IGF-I induced phosphorylation of S6K1 and 4E-BP1 in heart is impaired by acute alcohol intoxication

Background: The purpose of the present study was to determine whether acute alcohol (EtOH) intoxication impairs the signal transduction pathway used to coordinate insulin-like growth factor (IGF)-I stimulation of myocardial protein synthesis. Methods: Rats were injected intraperitoneally with EtOH or saline. After 2.5 h, IGF-I or saline was injected intravenously and the heart was excised at 2 min or 20 min. Additional rats were pretreated with RU486 or tumor necrosis factor (TNF) binding protein (BP) to assess the importance of elevations in glucocorticoids or TNF, respectively, as endogenous modulators of IGF-I signal transduction. Results: EtOH did not alter the total amount or tyrosine phosphorylation of the IGF-I receptor, IRS-1 or PKB under basal or IGF-stimulated conditions.
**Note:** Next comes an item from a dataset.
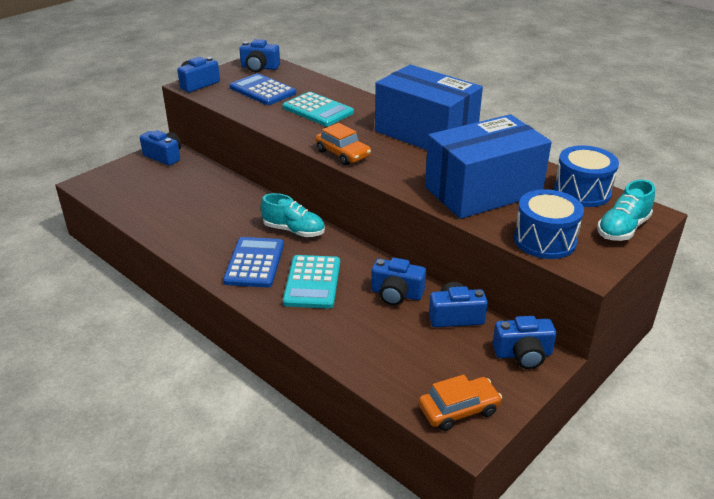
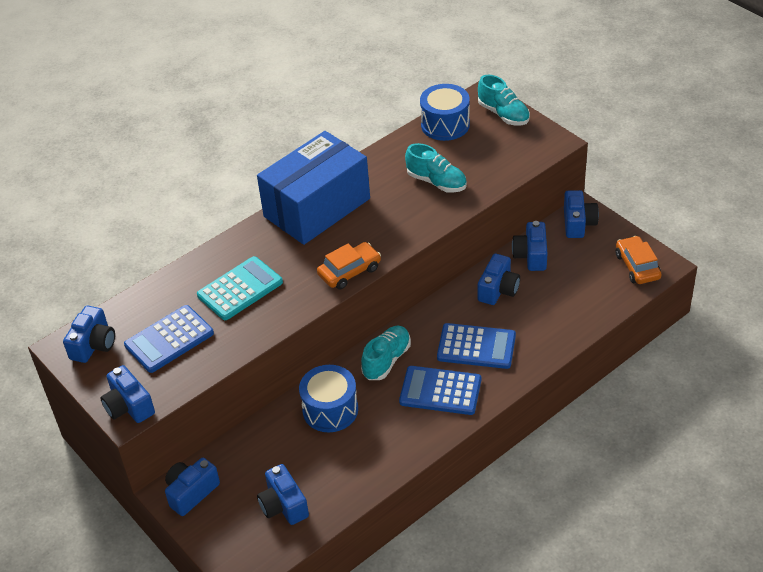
camera: 80 degrees left, 10 degrees up
turquoise calculator [283,255,340,308] -> blue calculator [437,323,516,369]
blue box [425,114,552,219] -> turquoise shoe [405,143,467,193]
blue drum [514,189,584,259] -> blue drum moved to [299,365,358,432]
none -> blue camera [257,464,309,525]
However, EtOH attenuated the ability of IGF-I to phosphorylate ribosomal S6 kinase (S6K)-1 on residues T389 (similar to62%) and T421/S424 (similar to40%), and also reduced ribosomal protein S6 phosphorylation. Under basal conditions, EtOH altered the distribution of eukaryotic initiation factor (eIF) 4E, as evidenced by a decreased amount of the active eIF4E.eIF4G., complex (53%), an increased amount of inactive eIF4E.4E-BP1 complex (similar to3-fold), and decreased phosphorylation of 4E-BP1 (56%). EtOH also impaired the ability of IGF-I to reverse the above-mentioned changes in the eIF4E system. Pretreatment of rats with RU486 or TNFBP was unable to attenuate the EtOH-induced changes in either eIF4E distribution or the phosphorylation state of 4E-BP1, S6K1 or S6. Conclusions: These data indicate that acute EtOH intoxication alters selected aspects of translational control in the heart under basal conditions. Furthermore, despite appropriate stimulation of IGF-I receptor, IRS-1 and PKB, EtOH impairs IGF-I signaling via S6K1 and 4E-BP1 pathways, and this defect is regulated in a glucocorticoid- and TNF-independent manner. This IGF-I resistance may represent a participating mechanism by which alcohol limits protein synthesis in heart.